Liberté, égalité, solidarité ? S’il ne fait aucun doute que la justice s’appuie sur les valeurs d’égalité et de liberté pour rendre ses jugements, qu’en est-il de la solidarité ? Récemment, la Cour de justice européenne a reconnu la solidarité en tant que principe fondamental. Mais la reconnaissance est loin d’être universelle et la solidarité se trouve depuis une trentaine d’années mise à mal par l’idéologie libérale qui la conçoit comme un frein au développement économique.

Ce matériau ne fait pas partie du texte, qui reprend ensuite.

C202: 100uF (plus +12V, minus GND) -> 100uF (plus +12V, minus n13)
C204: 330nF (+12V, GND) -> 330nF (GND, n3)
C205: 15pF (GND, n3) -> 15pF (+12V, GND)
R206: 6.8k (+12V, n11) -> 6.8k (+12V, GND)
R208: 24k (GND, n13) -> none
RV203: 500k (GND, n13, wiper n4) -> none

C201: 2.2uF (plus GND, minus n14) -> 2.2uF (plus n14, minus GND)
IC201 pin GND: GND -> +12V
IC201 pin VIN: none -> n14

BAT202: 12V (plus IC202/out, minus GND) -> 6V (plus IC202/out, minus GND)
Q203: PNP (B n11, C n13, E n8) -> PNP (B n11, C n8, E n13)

La question que se posent alors les dix-huit contributeurs de cet ouvrage est la suivante : la solidarité peut-elle être, au même titre que la liberté ou l’égalité, un droit universel ?

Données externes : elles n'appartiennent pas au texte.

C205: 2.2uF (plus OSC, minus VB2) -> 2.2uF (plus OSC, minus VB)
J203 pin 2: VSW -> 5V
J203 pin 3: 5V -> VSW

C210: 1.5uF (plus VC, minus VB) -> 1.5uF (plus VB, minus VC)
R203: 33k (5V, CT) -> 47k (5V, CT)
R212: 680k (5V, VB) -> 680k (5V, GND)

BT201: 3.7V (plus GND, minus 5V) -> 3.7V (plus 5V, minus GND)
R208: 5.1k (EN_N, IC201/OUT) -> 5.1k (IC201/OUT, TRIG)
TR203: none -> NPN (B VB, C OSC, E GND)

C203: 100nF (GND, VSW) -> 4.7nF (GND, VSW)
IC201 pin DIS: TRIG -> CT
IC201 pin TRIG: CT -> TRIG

Rassemblés en trois parties, les dix-huit textes peuvent se lire indépendamment les uns des autres, selon les centres d’intérêt du lecteur. Mais lus ensemble, ils forment un tout cohérent qu’Alain Supiot parvient à mettre en valeur dans l’introduction, utilisant chaque excursion (historique, sociologique, géopolitique, juridique) pour sa propre démonstration.

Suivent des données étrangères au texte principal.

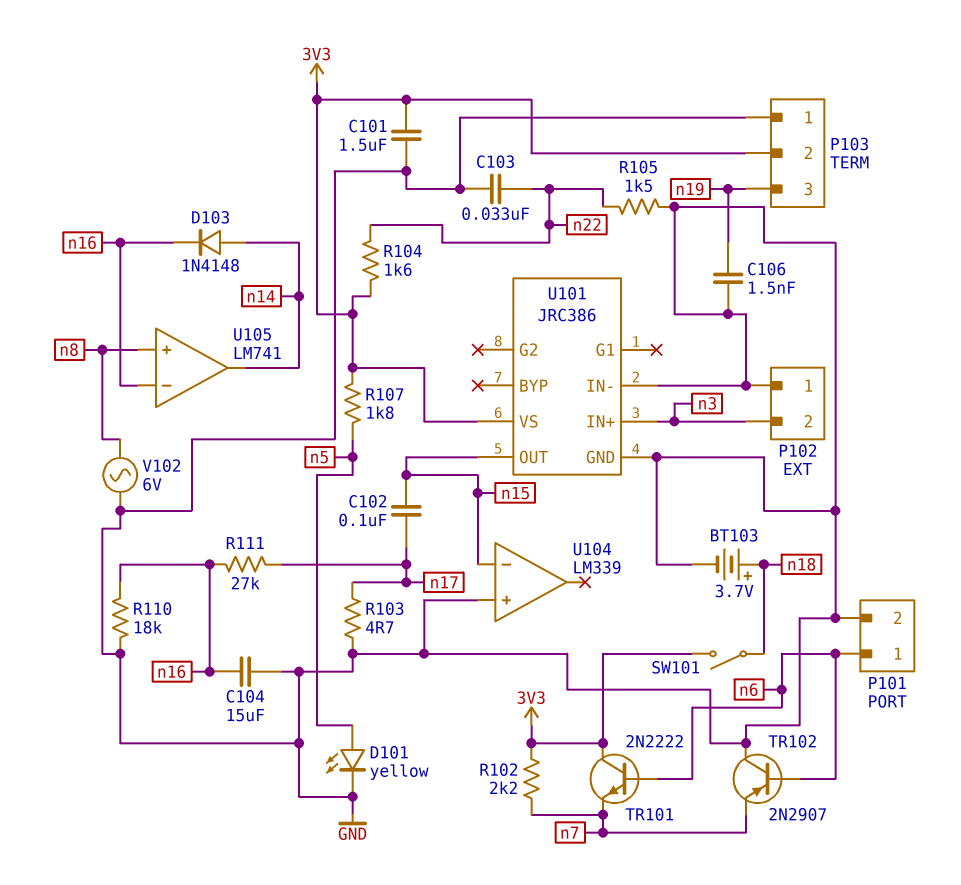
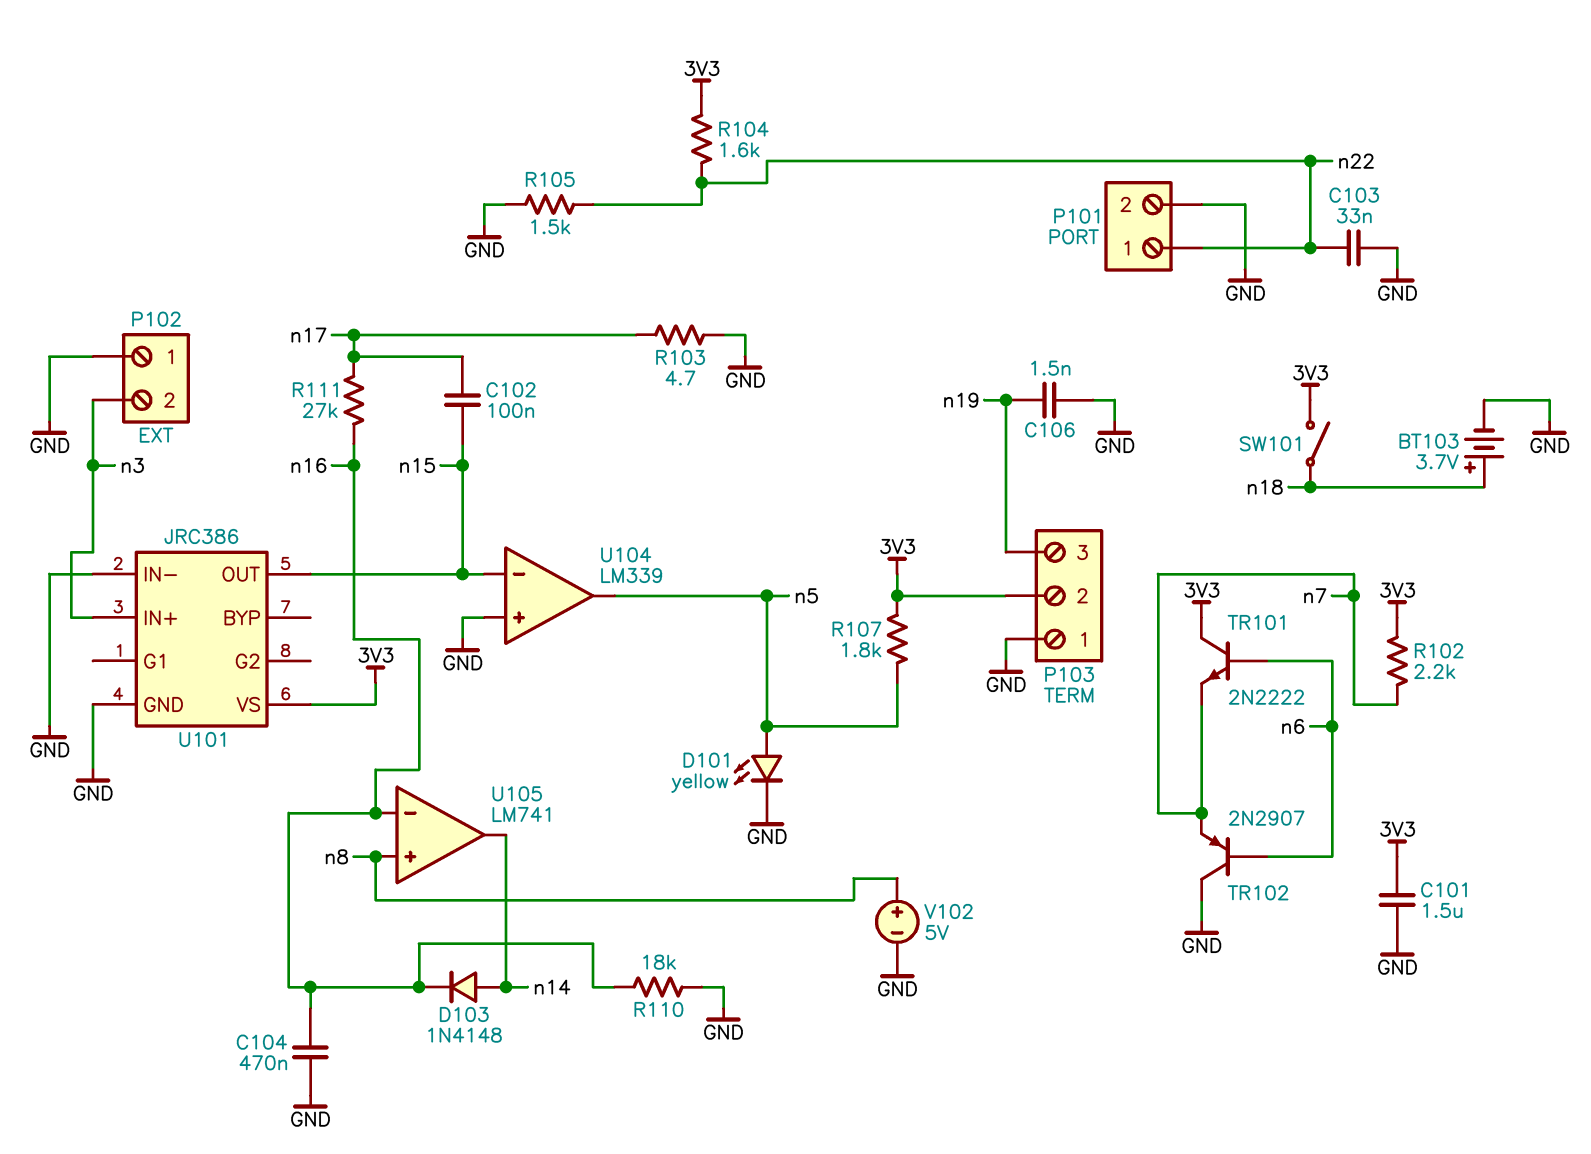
C104: 15uF (GND, n16) -> 470nF (GND, n16)
P101 pin 1: n6 -> n22
U104 pin out: none -> n5
V102: AC 6V (GND, n8) -> 5V (plus n8, minus GND)

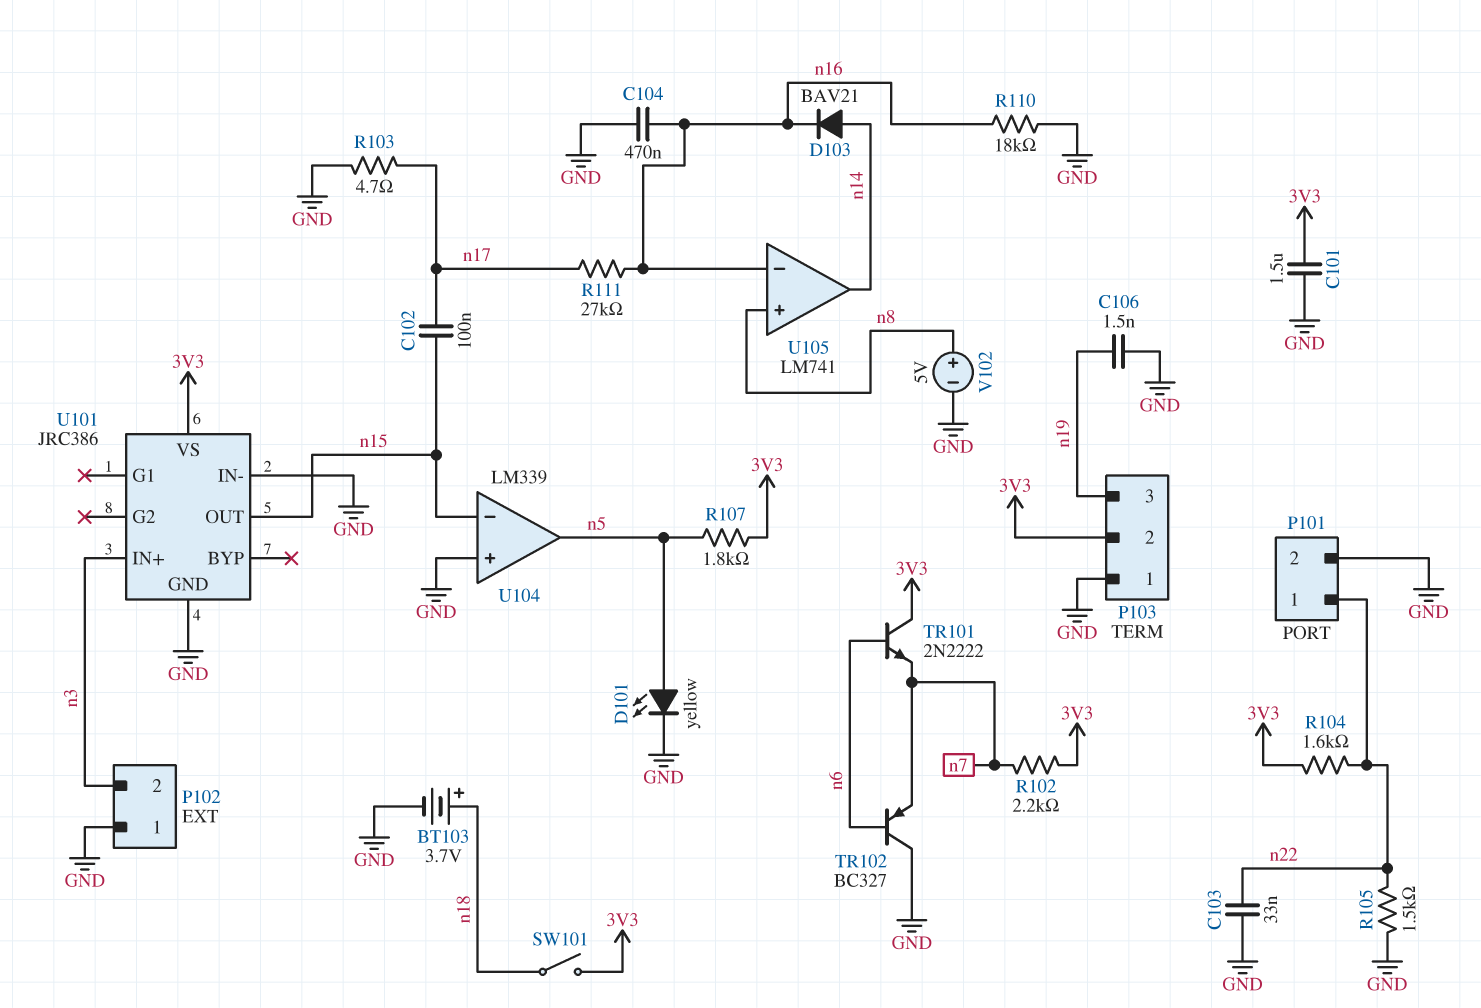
D103: diode 1N4148 (A n14, K n16) -> diode BAV21 (A n14, K n16)
TR102: PNP 2N2907 (B n6, C GND, E n7) -> PNP BC327 (B n6, C GND, E n7)

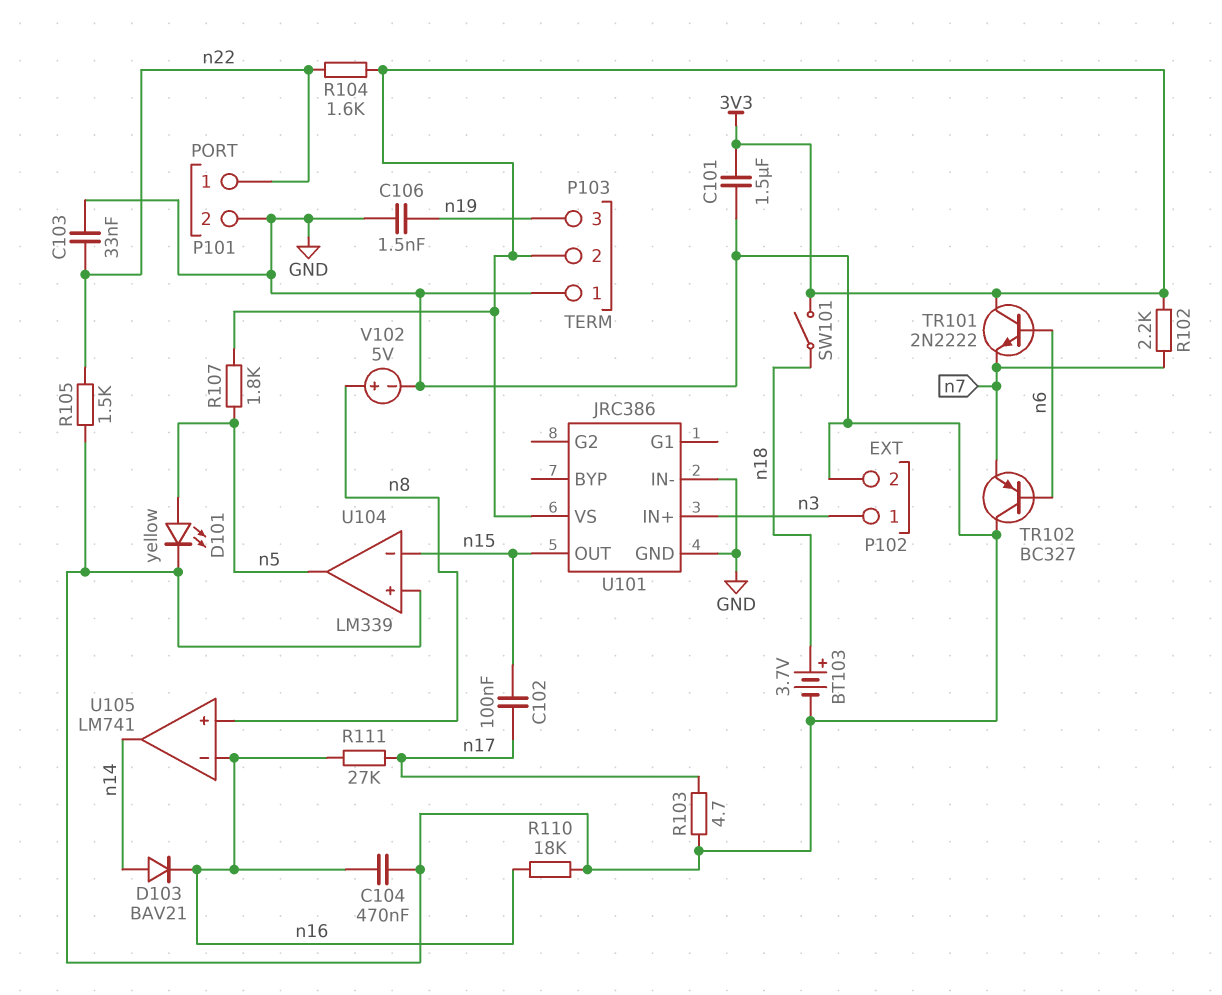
P102 pin 1: GND -> n3
P102 pin 2: n3 -> GND

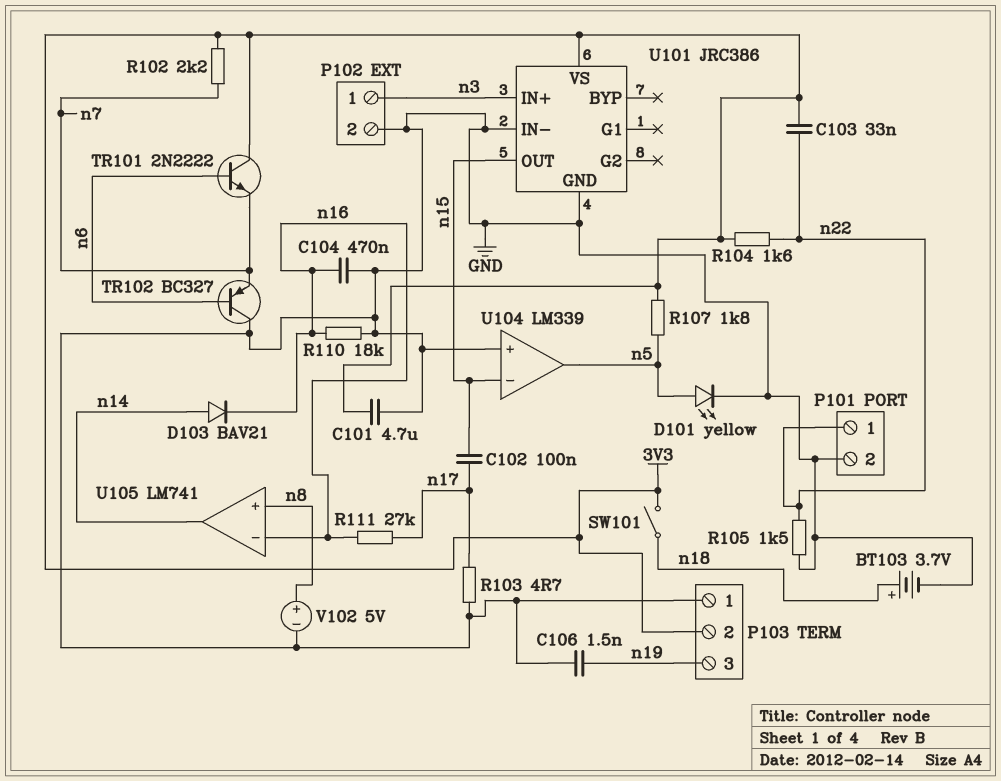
C101: 1.5uF (3V3, GND) -> 4.7uF (3V3, GND)
C103: 33nF (GND, n22) -> 33nF (3V3, n22)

Avant d’être une valeur, la solidarité a pu exister en tant que principe juridique. Dans le droit romain, elle désignait un principe de responsabilité collective en cas de pluralité de créanciers ou de débiteurs d’une même obligation. Ce n’est qu’à la fin du 19e siècle que la solidarité prend une signification sociale. Le sociologue émile Durkheim soutient qu’il n’existe pas de société sans solidarité entre ses membres. Dans le même temps, la solidarité prend une dimension politique avec les solidaristes. Léon Bourgeois voit dans la solidarité une norme indispensable que l’état a pour rôle de faire respecter. La création du système de Sécurité sociale français en 1945 en sera l’aboutissement. Ainsi, ni assurance ni assistance, la solidarité ne conçoit ni les contributions proportionnellement aux risques auxquels chacun est soumis, ni ne divise le monde entre payeurs et receveurs. Elle se définit comme la contribution de chacun selon ses capacités et le droit d’en bénéficier selon ses besoins.